── PROVIDED INFORMATION
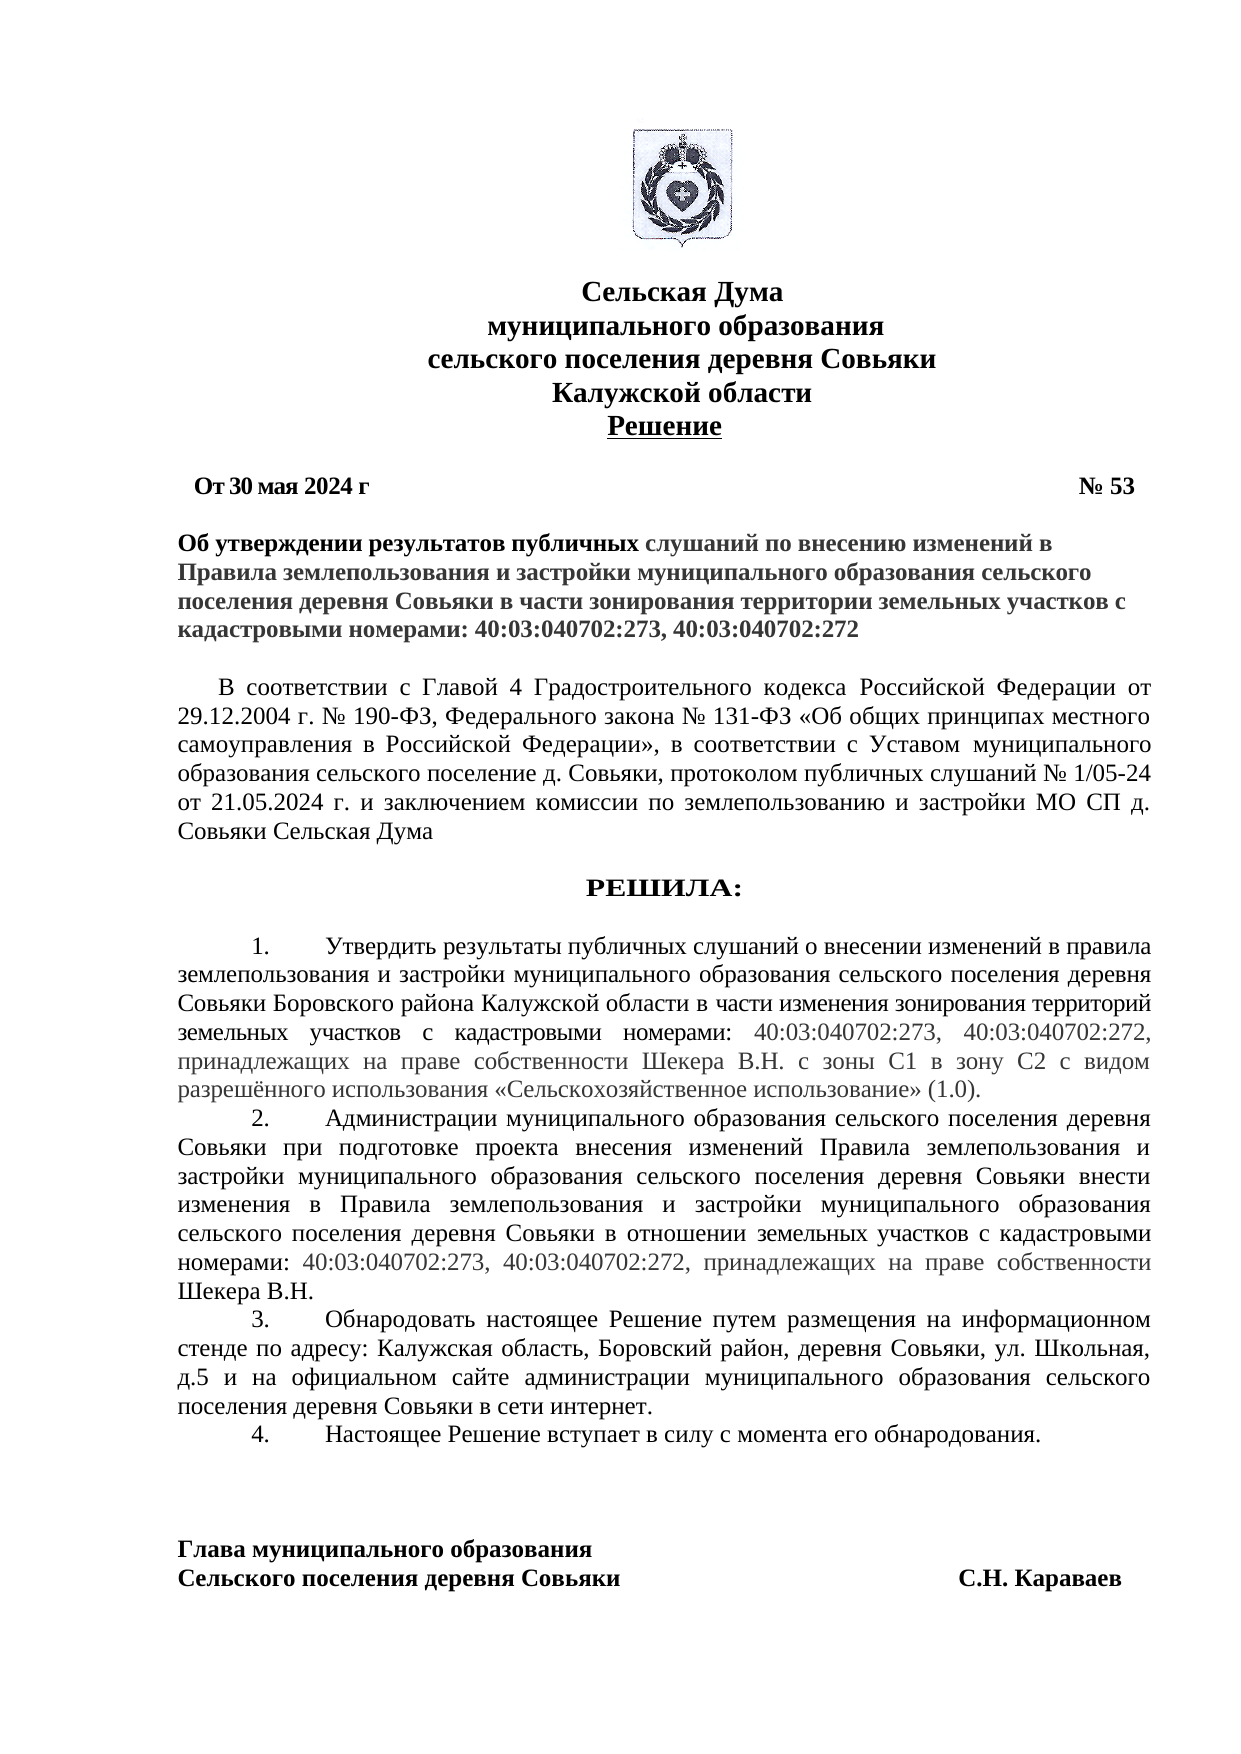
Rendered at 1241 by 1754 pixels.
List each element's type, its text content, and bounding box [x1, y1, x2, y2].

text РЕШИЛА: [177, 873, 1152, 902]
list Утвердить результаты публичных слушаний о внесении изменений в правила землепользования и застройки муниципального образования сельского поселения деревня Совьяки Боровского района Калужской области в части изменения зонирования территорий земельных участков с кадастровыми номерами: 40:03:040702:273, 40:03:040702:272, принадлежащих на праве собственности Шекера В.Н. с зоны С1 в зону С2 с видом разрешённого использования «Сельскохозяйственное использование» (1.0). [177, 931, 1152, 1103]
list Администрации муниципального образования сельского поселения деревня Совьяки при подготовке проекта внесения изменений Правила землепользования и застройки муниципального образования сельского поселения деревня Совьяки внести изменения в Правила землепользования и застройки муниципального образования сельского поселения деревня Совьяки в отношении земельных участков с кадастровыми номерами: 40:03:040702:273, 40:03:040702:272, принадлежащих на праве собственности Шекера В.Н. [177, 1103, 1152, 1304]
text Сельская Дума [177, 274, 1187, 308]
text Глава муниципального образования [177, 1534, 1152, 1563]
text сельского поселения деревня Совьяки [177, 341, 1187, 375]
picture [619, 118, 745, 251]
text В соответствии с Главой 4 Градостроительного кодекса Российской Федерации от 29.12.2004 г. № 190-ФЗ, Федерального закона № 131-ФЗ «Об общих принципах местного самоуправления в Российской Федерации», в соответствии с Уставом муниципального образования сельского поселение д. Совьяки, протоколом публичных слушаний № 1/05-24 от 21.05.2024 г. и заключением комиссии по землепользованию и застройки МО СП д. Совьяки Сельская Дума [177, 672, 1152, 844]
text Калужской области [177, 375, 1187, 408]
list Обнародовать настоящее Решение путем размещения на информационном стенде по адресу: Калужская область, Боровский район, деревня Совьяки, ул. Школьная, д.5 и на официальном сайте администрации муниципального образования сельского поселения деревня Совьяки в сети интернет. [177, 1304, 1152, 1419]
list Настоящее Решение вступает в силу с момента его обнародования. [177, 1419, 1152, 1448]
text Решение [177, 408, 1152, 442]
text Об утверждении результатов публичных слушаний по внесению изменений в Правила землепользования и застройки муниципального образования сельского поселения деревня Совьяки в части зонирования территории земельных участков с кадастровыми номерами: 40:03:040702:273, 40:03:040702:272 [177, 528, 1152, 643]
text От 30 мая 2024 г № 53 [177, 471, 1152, 499]
text муниципального образования [177, 308, 1187, 341]
text Сельского поселения деревня Совьяки С.Н. Караваев [177, 1563, 1152, 1592]
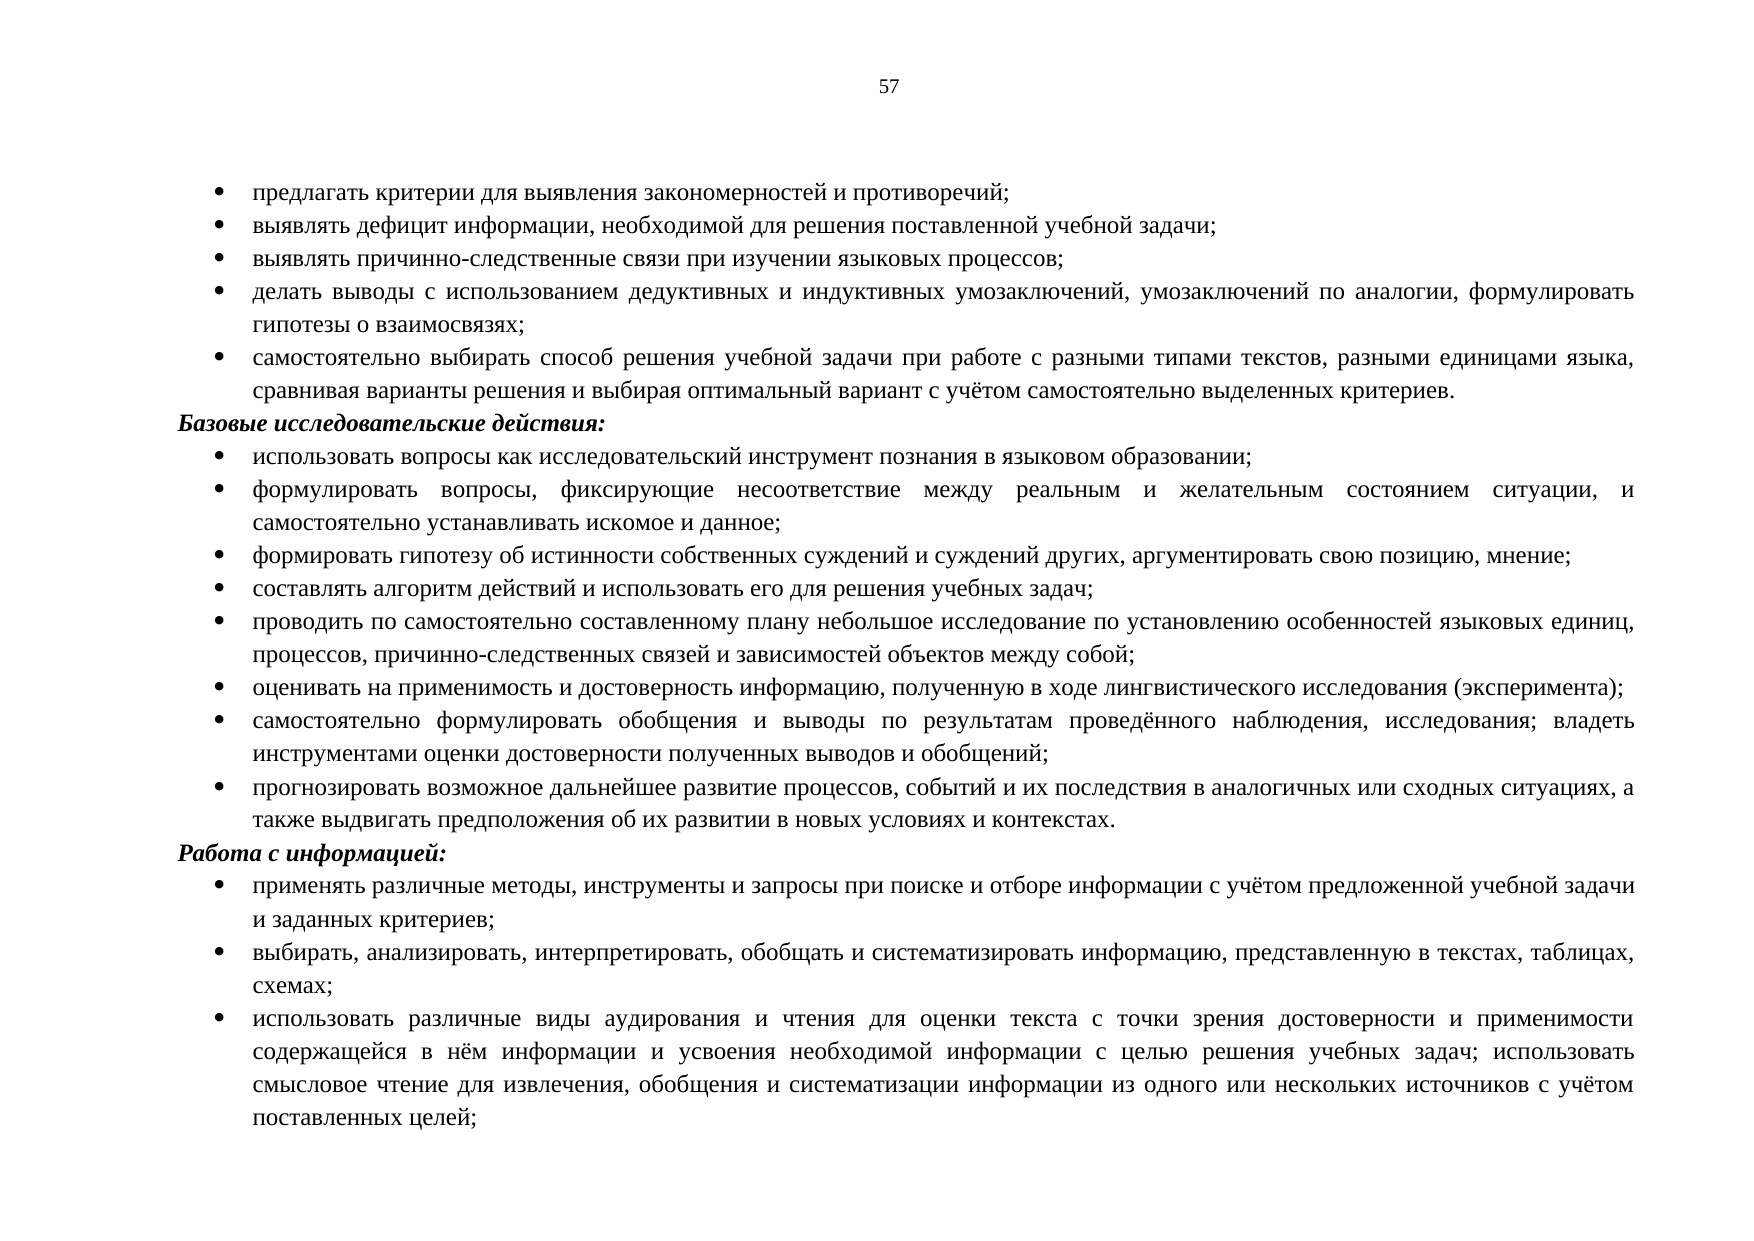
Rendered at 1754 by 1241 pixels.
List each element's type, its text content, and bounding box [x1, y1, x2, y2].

list самостоятельно формулировать обобщения и выводы по результатам проведённого наблюдения, исследования; владеть инструментами оценки достоверности полученных выводов и обобщений; [215, 706, 1636, 767]
list выявлять дефицит информации, необходимой для решения поставленной учебной задачи; [215, 210, 1636, 239]
list выбирать, анализировать, интерпретировать, обобщать и систематизировать информацию, представленную в текстах, таблицах, схемах; [215, 937, 1636, 998]
list использовать вопросы как исследовательский инструмент познания в языковом образовании; [215, 441, 1636, 470]
list самостоятельно выбирать способ решения учебной задачи при работе с разными типами текстов, разными единицами языка, сравнивая варианты решения и выбирая оптимальный вариант с учётом самостоятельно выделенных критериев. [215, 342, 1636, 404]
list формулировать вопросы, фиксирующие несоответствие между реальным и желательным состоянием ситуации, и самостоятельно устанавливать искомое и данное; [215, 474, 1636, 536]
list делать выводы с использованием дедуктивных и индуктивных умозаключений, умозаключений по аналогии, формулировать гипотезы о взаимосвязях; [215, 276, 1636, 338]
list проводить по самостоятельно составленному плану небольшое исследование по установлению особенностей языковых единиц, процессов, причинно-следственных связей и зависимостей объектов между собой; [215, 606, 1636, 668]
list оценивать на применимость и достоверность информацию, полученную в ходе лингвистического исследования (эксперимента); [215, 672, 1636, 701]
text Работа с информацией: [118, 838, 1636, 866]
list предлагать критерии для выявления закономерностей и противоречий; [215, 177, 1636, 206]
list формировать гипотезу об истинности собственных суждений и суждений других, аргументировать свою позицию, мнение; [215, 540, 1636, 569]
list использовать различные виды аудирования и чтения для оценки текста с точки зрения достоверности и применимости содержащейся в нём информации и усвоения необходимой информации с целью решения учебных задач; использовать смысловое чтение для извлечения, обобщения и систематизации информации из одного или нескольких источников с учётом поставленных целей; [215, 1003, 1636, 1131]
list выявлять причинно-следственные связи при изучении языковых процессов; [215, 243, 1636, 272]
list применять различные методы, инструменты и запросы при поиске и отборе информации с учётом предложенной учебной задачи и заданных критериев; [215, 871, 1636, 932]
text Базовые исследовательские действия: [118, 408, 1636, 437]
list прогнозировать возможное дальнейшее развитие процессов, событий и их последствия в аналогичных или сходных ситуациях, а также выдвигать предположения об их развитии в новых условиях и контекстах. [215, 772, 1636, 833]
list составлять алгоритм действий и использовать его для решения учебных задач; [215, 573, 1636, 602]
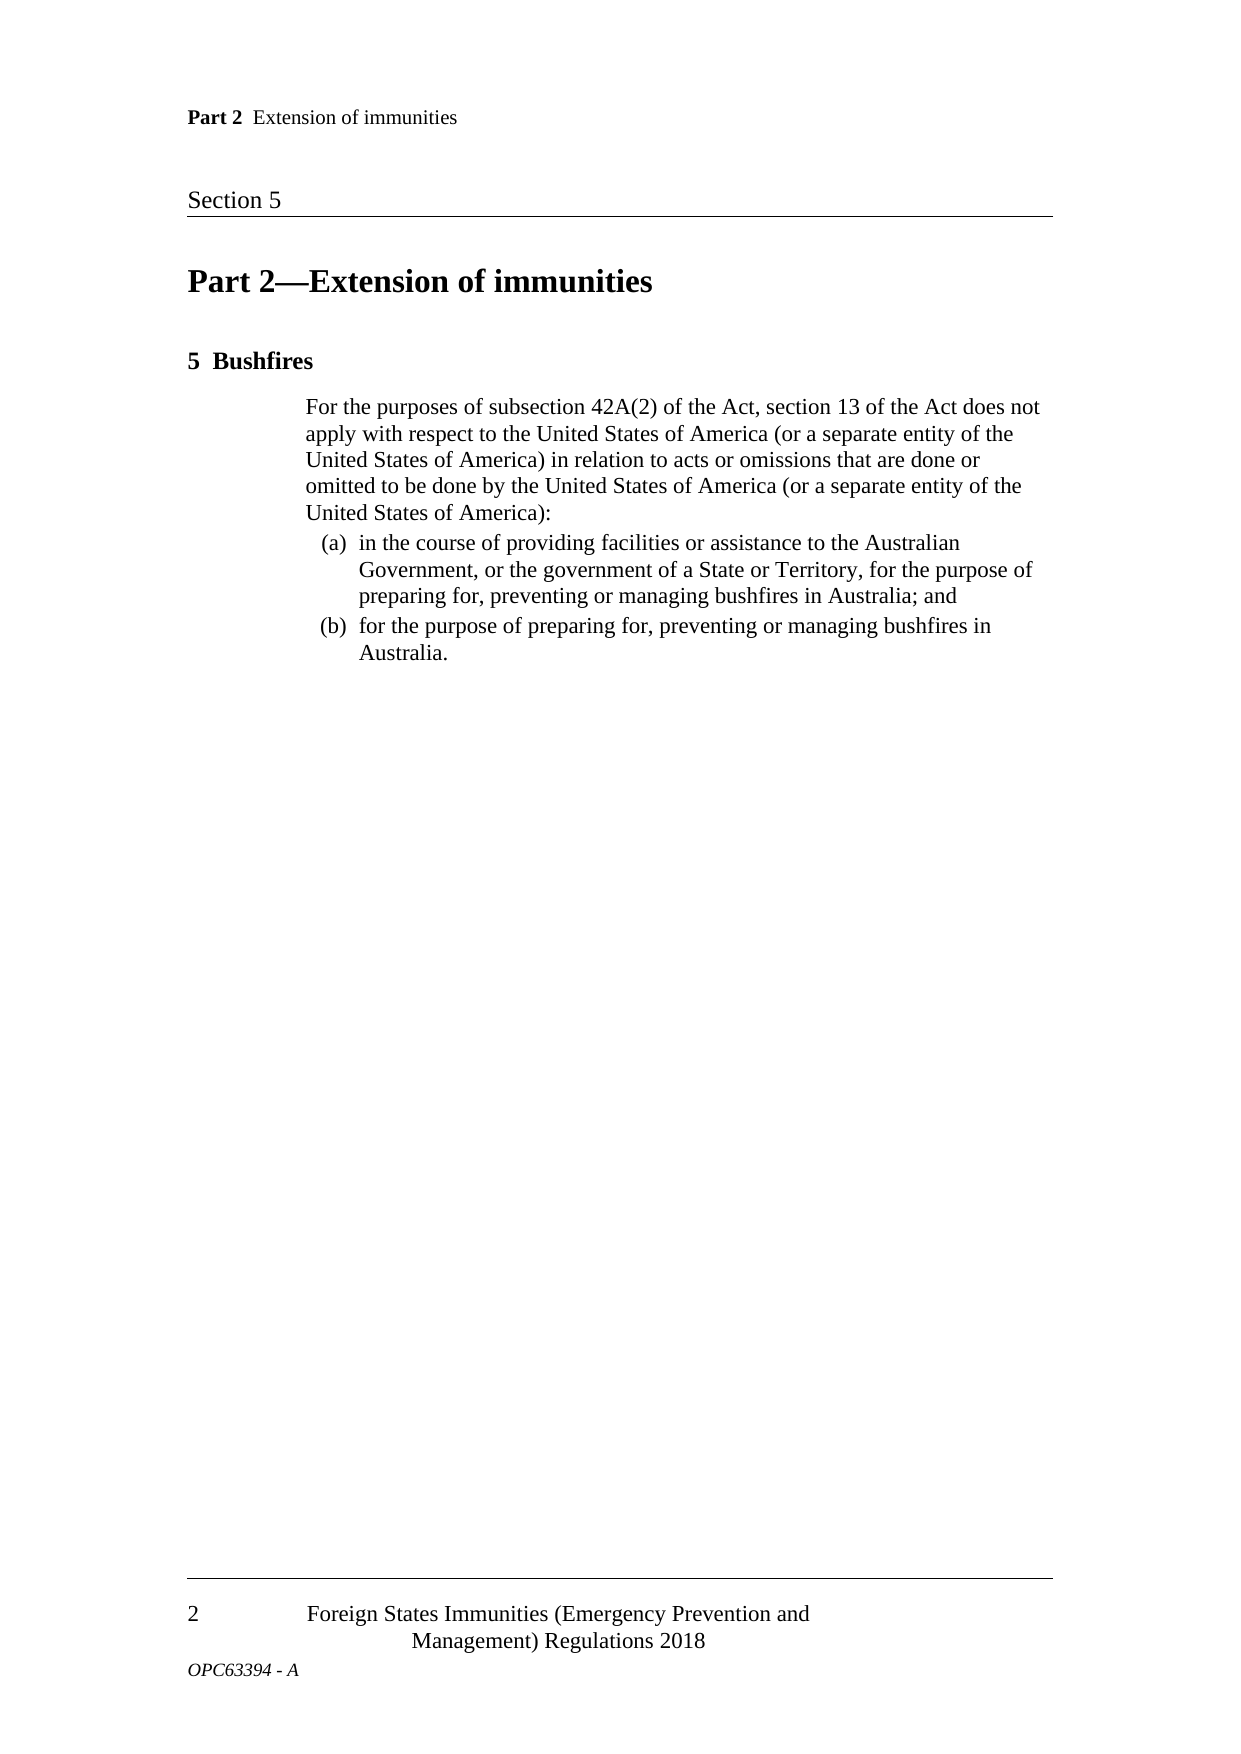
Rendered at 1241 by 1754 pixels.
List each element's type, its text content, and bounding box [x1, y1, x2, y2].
────
*THE PROBLEM*
Where a line above contains the word "Дума", show that line.

*ANSWER FOR THIS EXERCISE*
text Сельская Дума [177, 274, 1187, 308]
text В соответствии с Главой 4 Градостроительного кодекса Российской Федерации от 29.12.2004 г. № 190-ФЗ, Федерального закона № 131-ФЗ «Об общих принципах местного самоуправления в Российской Федерации», в соответствии с Уставом муниципального образования сельского поселение д. Совьяки, протоколом публичных слушаний № 1/05-24 от 21.05.2024 г. и заключением комиссии по землепользованию и застройки МО СП д. Совьяки Сельская Дума [177, 672, 1152, 844]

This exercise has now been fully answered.